**Job 1:**
Convert the records into a JSON list of strings, one string per line and no blank lines. Start at the first line of the records and end after the line containing "road 3 (unclassified): [(511,441),(389,511)]".

## Begin Excerpted passage

# Movie: Fiat Empire - Why the Federal Reserve Violates the U.S. Constitution



## Kimosabi (10 June 2007)

http://video.google.com/videoplay?docid=5232639329002339531

Everyone needs to watch this movie


----------



## Jikx (10 June 2007)

awesome.. especially since I study macroeconomics. Buy gold?!


----------



## Kimosabi (10 June 2007)

OK, a question for all the Gold Bugs out there.

The question I am trying to work out is if the Gold Standard is re-introduced will those that own Gold now be better off than those that own Gold after a Gold Standard is re-introduced?


----------



## Kimosabi (10 June 2007)

Jikx said:


> awesome.. especially since I study macroeconomics. Buy gold?!




Now do they teach you in macroeconomics just how money is created?


----------



## BradK (11 June 2007)

I am half way through, and have seen a few videos posted on this site. 

Vote Ron Paul 

Cheers
Brad


----------



## BSD (11 June 2007)

Some preliminary comments (I am 8 minutes in) and need to go and do something else.

These arguments have been around for 34 years now and the world has somehow continued to operate (quite successfully I might add).


The fiat derived value of US dollars or any other paper currency is the same for gold. It is a pretty rock and has essentially no value beyond fiat. Why gold? Why not copper or diamonds or Sydney Waterfornt property?

 The arguments for gold standard would require currencies to be priced by politicians instead of the markets. The gold bugs who don't trust the politicians to run a balanced book are willing to trust them to price currencies and essentially lose control of monetary policy - this makes no sense

 The price of printing excessive amounts of money to sustain deficits is inflation. Devaluation of currencies has happened in the past and it will happen in the future. It just happens that the No 1 economy in the world has been run by idiots who are happy to put the next generation into debt. 

The USD will be worth less against everything - gold, AUD, Yuan, copper, LCD screens. Instead of having some tinpot dictator in Asia or South America to point the finger at; the Yanks will only have themselves to blame.

But life will go on.


Most of the arguments put forward by the goldbugs are US centric views based in the past of fixed everything and an inability to believe that the market can value currencies, bonds and commodities better than a group of politicians. The same politicians they blame for debasing their own currency. 

Fancy wanting to hark back to the 'good old days' of the 1800s where the population was happy to live to age 50.

Does anyone really believe the blokes who put together the US Constitution had a better understanding of the requirements of global (not just US) macro economic policy in 2007?

 Spare me...

Is anyone on-here frightened of holding Aussie Dollars which are equally not backed by gold?

## End Excerpted passage
## Begin Entries supplied

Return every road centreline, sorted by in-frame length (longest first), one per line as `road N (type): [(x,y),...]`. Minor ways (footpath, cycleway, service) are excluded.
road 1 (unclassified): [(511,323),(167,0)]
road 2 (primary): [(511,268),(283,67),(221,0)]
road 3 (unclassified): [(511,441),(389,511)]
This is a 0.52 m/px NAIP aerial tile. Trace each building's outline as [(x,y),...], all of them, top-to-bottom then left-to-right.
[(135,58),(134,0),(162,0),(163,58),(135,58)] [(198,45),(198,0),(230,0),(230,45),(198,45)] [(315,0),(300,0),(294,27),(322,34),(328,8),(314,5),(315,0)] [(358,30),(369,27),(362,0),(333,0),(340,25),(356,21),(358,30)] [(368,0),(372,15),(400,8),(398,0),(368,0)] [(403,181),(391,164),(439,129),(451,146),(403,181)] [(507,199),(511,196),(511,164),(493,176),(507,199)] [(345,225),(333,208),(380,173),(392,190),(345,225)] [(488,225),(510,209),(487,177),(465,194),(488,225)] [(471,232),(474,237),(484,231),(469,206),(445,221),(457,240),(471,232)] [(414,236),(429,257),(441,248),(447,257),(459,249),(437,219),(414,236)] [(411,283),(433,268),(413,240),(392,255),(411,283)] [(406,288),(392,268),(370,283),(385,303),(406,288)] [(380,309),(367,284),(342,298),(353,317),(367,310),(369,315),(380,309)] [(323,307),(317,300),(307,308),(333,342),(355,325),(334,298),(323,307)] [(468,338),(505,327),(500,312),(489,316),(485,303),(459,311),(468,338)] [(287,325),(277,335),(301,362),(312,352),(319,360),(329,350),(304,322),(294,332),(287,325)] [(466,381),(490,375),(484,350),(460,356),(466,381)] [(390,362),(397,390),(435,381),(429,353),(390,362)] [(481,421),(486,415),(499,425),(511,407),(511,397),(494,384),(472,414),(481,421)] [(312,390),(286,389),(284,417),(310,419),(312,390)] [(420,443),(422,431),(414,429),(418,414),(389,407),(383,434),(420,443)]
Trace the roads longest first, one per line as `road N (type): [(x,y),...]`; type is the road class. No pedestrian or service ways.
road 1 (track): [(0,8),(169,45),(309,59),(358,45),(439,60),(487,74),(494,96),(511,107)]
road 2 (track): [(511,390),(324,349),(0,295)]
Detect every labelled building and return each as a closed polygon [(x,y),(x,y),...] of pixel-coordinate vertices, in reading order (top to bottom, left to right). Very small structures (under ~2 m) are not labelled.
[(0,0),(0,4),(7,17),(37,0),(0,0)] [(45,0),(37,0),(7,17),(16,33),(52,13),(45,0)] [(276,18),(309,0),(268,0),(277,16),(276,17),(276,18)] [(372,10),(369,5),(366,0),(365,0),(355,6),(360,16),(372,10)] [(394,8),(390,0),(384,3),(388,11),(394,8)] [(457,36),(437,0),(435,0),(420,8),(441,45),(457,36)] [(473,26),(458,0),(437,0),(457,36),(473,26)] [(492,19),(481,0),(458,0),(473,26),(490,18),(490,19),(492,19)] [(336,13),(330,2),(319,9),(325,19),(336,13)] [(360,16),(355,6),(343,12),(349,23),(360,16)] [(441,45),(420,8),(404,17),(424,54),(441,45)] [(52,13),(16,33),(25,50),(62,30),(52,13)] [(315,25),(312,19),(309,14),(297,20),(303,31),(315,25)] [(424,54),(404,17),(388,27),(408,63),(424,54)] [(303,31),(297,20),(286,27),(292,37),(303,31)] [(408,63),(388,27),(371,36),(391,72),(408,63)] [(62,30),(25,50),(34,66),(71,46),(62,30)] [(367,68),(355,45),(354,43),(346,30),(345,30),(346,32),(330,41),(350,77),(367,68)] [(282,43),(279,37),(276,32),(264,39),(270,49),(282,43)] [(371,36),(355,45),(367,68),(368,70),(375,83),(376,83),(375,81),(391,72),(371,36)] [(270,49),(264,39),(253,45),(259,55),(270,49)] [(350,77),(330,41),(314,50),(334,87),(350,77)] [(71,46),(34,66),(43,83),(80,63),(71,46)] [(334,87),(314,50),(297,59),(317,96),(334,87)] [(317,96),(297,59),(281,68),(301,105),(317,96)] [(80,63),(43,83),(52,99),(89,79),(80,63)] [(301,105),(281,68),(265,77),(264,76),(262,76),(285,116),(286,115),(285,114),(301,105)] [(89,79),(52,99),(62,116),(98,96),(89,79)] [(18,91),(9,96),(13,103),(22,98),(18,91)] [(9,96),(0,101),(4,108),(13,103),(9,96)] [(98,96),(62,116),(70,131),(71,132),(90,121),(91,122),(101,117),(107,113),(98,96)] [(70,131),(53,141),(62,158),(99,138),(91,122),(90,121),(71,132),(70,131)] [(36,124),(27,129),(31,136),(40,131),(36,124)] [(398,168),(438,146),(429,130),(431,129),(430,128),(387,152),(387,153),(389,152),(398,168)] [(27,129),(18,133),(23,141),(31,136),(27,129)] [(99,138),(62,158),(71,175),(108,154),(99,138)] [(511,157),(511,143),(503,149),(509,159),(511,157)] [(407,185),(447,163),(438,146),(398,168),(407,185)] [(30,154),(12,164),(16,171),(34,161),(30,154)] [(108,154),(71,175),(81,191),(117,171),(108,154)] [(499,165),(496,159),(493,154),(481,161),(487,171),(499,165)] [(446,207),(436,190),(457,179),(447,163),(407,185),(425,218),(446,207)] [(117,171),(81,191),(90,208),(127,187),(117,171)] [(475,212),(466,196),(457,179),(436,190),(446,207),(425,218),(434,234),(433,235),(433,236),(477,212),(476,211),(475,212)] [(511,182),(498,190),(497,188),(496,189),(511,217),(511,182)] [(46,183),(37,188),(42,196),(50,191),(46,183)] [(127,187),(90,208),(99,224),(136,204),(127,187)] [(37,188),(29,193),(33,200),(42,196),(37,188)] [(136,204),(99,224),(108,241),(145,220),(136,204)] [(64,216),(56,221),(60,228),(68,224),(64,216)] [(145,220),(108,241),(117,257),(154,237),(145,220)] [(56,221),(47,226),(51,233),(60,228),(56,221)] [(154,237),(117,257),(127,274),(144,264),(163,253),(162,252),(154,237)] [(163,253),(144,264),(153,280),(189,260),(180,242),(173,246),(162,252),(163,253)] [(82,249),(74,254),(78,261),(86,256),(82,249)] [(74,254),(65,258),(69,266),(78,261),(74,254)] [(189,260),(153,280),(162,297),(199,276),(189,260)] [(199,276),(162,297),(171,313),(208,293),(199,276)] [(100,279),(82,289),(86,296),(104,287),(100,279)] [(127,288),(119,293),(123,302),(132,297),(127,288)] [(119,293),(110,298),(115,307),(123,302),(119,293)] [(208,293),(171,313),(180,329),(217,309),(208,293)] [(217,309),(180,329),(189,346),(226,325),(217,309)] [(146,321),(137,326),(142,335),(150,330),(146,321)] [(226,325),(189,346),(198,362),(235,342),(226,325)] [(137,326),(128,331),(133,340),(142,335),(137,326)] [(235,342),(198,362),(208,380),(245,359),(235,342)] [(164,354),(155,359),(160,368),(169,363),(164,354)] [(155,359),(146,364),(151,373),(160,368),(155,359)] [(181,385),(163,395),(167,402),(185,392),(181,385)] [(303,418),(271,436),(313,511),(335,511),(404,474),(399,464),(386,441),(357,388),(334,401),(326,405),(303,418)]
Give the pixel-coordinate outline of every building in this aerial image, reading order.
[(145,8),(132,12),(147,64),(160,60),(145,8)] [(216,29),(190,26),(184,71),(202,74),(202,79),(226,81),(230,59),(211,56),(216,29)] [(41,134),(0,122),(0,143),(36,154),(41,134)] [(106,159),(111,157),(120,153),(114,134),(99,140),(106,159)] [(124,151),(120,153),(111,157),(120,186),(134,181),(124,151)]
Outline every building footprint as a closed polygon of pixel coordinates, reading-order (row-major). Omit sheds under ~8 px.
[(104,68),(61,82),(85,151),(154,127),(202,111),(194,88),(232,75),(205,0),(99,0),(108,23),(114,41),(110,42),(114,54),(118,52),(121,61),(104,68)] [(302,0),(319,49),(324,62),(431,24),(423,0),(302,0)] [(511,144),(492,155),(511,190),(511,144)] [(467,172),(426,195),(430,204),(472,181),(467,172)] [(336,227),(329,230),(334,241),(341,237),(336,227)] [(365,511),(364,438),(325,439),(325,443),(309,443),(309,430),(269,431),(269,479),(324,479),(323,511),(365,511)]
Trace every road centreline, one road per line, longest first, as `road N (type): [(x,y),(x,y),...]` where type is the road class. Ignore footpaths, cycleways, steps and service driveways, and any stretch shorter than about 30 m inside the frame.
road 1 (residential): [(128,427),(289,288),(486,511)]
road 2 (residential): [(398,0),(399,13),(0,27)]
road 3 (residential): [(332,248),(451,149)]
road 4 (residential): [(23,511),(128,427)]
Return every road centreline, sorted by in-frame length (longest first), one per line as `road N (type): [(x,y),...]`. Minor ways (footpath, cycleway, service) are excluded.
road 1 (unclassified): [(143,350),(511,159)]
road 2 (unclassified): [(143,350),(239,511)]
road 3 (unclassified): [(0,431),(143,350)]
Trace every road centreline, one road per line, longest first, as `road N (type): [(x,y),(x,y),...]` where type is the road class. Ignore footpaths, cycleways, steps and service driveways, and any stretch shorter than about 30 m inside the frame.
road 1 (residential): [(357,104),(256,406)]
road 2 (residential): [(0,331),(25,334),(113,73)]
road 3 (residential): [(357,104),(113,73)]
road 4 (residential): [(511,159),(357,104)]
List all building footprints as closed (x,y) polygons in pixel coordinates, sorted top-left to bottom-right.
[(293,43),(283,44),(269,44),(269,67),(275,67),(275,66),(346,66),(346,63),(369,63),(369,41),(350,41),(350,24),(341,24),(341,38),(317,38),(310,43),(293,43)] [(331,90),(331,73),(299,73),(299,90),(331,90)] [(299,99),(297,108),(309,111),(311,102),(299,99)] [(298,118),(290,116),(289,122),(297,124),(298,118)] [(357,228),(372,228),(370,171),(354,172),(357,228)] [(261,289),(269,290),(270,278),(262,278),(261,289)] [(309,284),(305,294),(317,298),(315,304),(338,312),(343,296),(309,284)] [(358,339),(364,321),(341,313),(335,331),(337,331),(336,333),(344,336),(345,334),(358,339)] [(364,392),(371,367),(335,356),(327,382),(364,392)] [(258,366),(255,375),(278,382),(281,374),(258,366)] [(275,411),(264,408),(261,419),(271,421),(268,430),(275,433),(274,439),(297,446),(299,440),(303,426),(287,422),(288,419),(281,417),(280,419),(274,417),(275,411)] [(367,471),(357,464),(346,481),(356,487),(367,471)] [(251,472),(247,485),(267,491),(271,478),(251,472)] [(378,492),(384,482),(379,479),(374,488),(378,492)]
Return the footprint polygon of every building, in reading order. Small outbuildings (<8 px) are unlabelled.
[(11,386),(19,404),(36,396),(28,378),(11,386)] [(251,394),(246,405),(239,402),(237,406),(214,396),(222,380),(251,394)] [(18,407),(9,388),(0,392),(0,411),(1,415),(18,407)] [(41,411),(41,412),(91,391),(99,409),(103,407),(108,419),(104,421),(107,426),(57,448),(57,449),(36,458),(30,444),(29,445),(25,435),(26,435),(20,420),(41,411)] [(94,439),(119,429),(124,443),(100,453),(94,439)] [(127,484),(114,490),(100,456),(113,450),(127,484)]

## End Entries supplied

**Job 2:**
Answer these about the forum thread on the Federal Reserve movie:
(a) What subject does Jikx say he studies?
(b) Whom does BradK urge readers to vote for?
(c) How many minutes into the movie was BSD when posting the preliminary comments?

**Full solution 1:**
[
  "Return every road centreline, sorted by in-frame length (longest first), one per line as `road N (type): [(x,y),...]`. Minor ways (footpath, cycleway, service) are excluded.",
  "road 1 (unclassified): [(511,323),(167,0)]",
  "road 2 (primary): [(511,268),(283,67),(221,0)]",
  "road 3 (unclassified): [(511,441),(389,511)]"
]

**Full solution 2:**
(a) Macroeconomics
(b) Ron Paul
(c) 8 minutes